Barriers of Microfinance Banks’ Credit Delivery to Small Enterprises: An Empirical Analysis from South-Western Nigeria

J.A Obadeyi
S.O. Ogbeide
A.A Akande
JEL codes: 
D1 - Household Behavior and Family Economics, D9 - Intertemporal Choice and Growth.
This study empirically investigated the barriers of Microfinance banks’ credit delivery to small enterprises in Nigeria. The areas of study were Lagos and Ogun States. The population of the study was made up of all the Microfinance banks in Lagos and Ogun States in the South –Western Nigeria. A sample of eight (8) microfinance banks were chosen; with five (5) from Lagos State and three (3) from Ogun State using the purposive sampling method. The choice of the sample size was predicated on ability of the researchers to access financial statements of the selected microfinance banks in the two selected states in the South –Western, Nigeria.
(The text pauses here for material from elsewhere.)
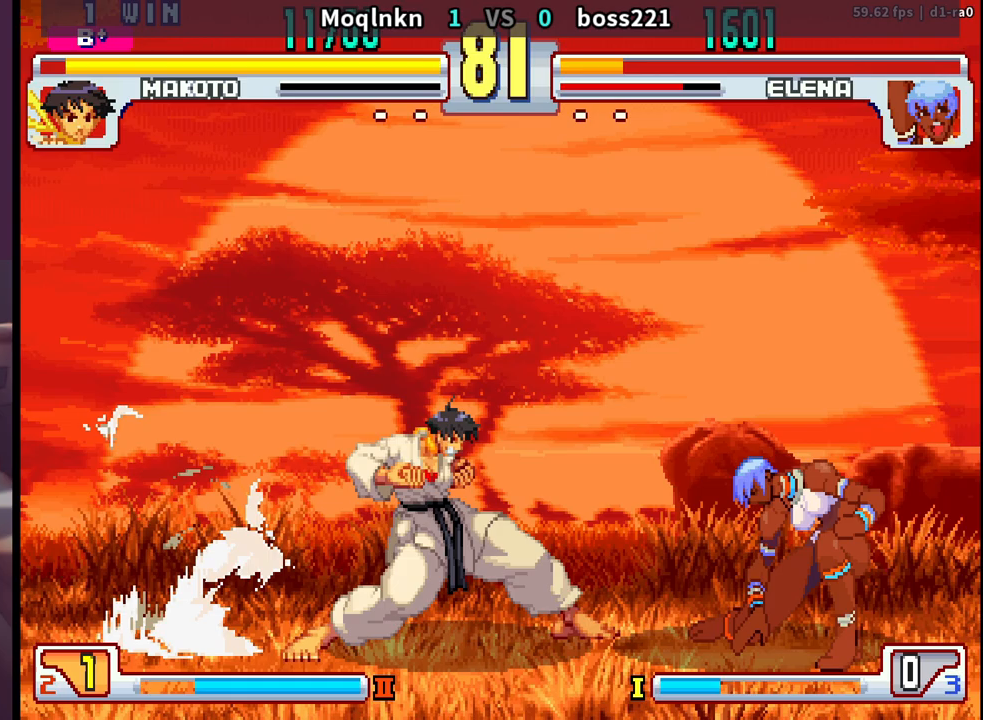
{"buttons": [], "events": [[17, "DPAD_DOWN", "down"], [33, "MP", "down"], [50, "DPAD_LEFT", "down"], [67, "MP", "up"], [83, "MP", "down"], [117, "MP", "up"], [233, "DPAD_LEFT", "up"], [283, "DPAD_RIGHT", "down"], [300, "DPAD_DOWN", "up"], [350, "DPAD_RIGHT", "up"]]}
Primary data was used through a structured questionnaire. Total of forty (40) questionnaires were administered to the respondents, consisting of MFBs staff – branch managers, operation managers, risk managers, and credit officers who examined and administered credit applications from small enterprises’ owners on behalf of bank management on a one-on-one basis. Mean ranking and factor analysis were used to analyze the data. Findings revealed economic recession as major barrier confronting MFBs in credit delivery to small enterprise owners. The study concluded that despite the roles of MFBs to provide loans and other financial services to small enterprises operators, the sector was faced with different barriers thereby limiting their financial performance. The study recommended that Central Bank of Nigeria (CBN) should adopt a holistic approach on how barriers confronting MFBs would be drastically reduced, controlled and managed to improve MFBs operations.